More recently, the civil rights movement stimulated a 63 percent increase in cross marriages during the 1960s, due almost entirely to white women marrying black men; the number of white men marrying black women actually declined during the same period.

From 1970 to 1980, according to the Bureau of the Census, the number of black-white marriages increased from 65,000 to 167,000; about three quarters of them had black husbands.

The real effect of the '60s, however, is just now being felt. During that decade, the civil rights movement, with the accompanying legislation and court actions, sounded the end of rigid social segregation.

As a result of school integration and busing, for example, millions of American children, black and white, North and South, have grown up together over the past 20 years.

Obviously, schools and jobs and neighborhoods still discriminate and segregate.

But something has changed. No longer do black and white Americans, particularly American youth, live in two isolated cultures, knowing nothing of each other's social lives, values, music, dress, work.
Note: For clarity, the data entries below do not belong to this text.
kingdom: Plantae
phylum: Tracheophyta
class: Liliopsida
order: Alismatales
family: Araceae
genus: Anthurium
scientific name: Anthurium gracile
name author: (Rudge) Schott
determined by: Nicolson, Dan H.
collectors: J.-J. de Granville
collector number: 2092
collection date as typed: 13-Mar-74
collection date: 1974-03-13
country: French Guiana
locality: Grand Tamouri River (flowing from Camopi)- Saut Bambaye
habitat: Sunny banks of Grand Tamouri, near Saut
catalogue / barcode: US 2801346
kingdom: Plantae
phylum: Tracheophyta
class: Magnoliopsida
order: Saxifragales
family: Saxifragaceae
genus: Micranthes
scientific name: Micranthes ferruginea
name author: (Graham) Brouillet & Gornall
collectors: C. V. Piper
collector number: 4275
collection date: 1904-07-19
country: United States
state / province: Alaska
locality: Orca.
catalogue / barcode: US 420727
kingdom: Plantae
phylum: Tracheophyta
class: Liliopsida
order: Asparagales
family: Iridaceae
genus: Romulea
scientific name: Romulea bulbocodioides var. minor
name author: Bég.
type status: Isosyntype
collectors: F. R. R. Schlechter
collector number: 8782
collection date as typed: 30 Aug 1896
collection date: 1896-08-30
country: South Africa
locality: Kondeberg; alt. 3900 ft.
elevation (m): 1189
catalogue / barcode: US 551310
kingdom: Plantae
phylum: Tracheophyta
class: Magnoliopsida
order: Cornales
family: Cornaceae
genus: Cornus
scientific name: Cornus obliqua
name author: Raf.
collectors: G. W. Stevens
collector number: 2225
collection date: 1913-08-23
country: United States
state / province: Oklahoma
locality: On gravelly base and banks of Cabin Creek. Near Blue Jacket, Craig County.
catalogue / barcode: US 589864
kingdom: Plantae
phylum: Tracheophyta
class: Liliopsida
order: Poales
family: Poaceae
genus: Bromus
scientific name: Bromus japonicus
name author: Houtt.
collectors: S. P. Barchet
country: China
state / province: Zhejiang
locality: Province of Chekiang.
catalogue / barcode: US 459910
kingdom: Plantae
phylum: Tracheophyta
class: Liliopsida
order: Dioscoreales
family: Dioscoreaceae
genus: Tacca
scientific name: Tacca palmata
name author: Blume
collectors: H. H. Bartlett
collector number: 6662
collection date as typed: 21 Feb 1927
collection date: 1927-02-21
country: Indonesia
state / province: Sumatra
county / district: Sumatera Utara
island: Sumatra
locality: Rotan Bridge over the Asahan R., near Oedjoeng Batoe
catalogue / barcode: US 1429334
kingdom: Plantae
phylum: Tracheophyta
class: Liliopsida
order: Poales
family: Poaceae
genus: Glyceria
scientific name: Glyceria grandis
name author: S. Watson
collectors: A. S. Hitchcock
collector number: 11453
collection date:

In a recent segment of TV's "Kate and Allie," the character Kate, played by Susan St. James, dated a black man twice. The script made the point that while the adult characters found the situation strained and difficult, their children found it "cool."

The black and white youngsters coming of age today are the first generation of Americans since the 1890s to be raised in steady social contact with each other, just as the generation that came of age in 1915 was the first to grow up under total segregation and the one-drop rule.

Many divisions remain between black and white in this country but, for the first time in almost 100 years, the great gulf of social mystery no longer yawns so very deep or so very wide.

By 1915, miscegenation to any socially significant degree had ended in the United States. In the mid-1980s we may be witnessing hints of some possible renewal. Now that television, the great common denominator of popular culture, finds miscegenation acceptable at long last, it may be telling us something.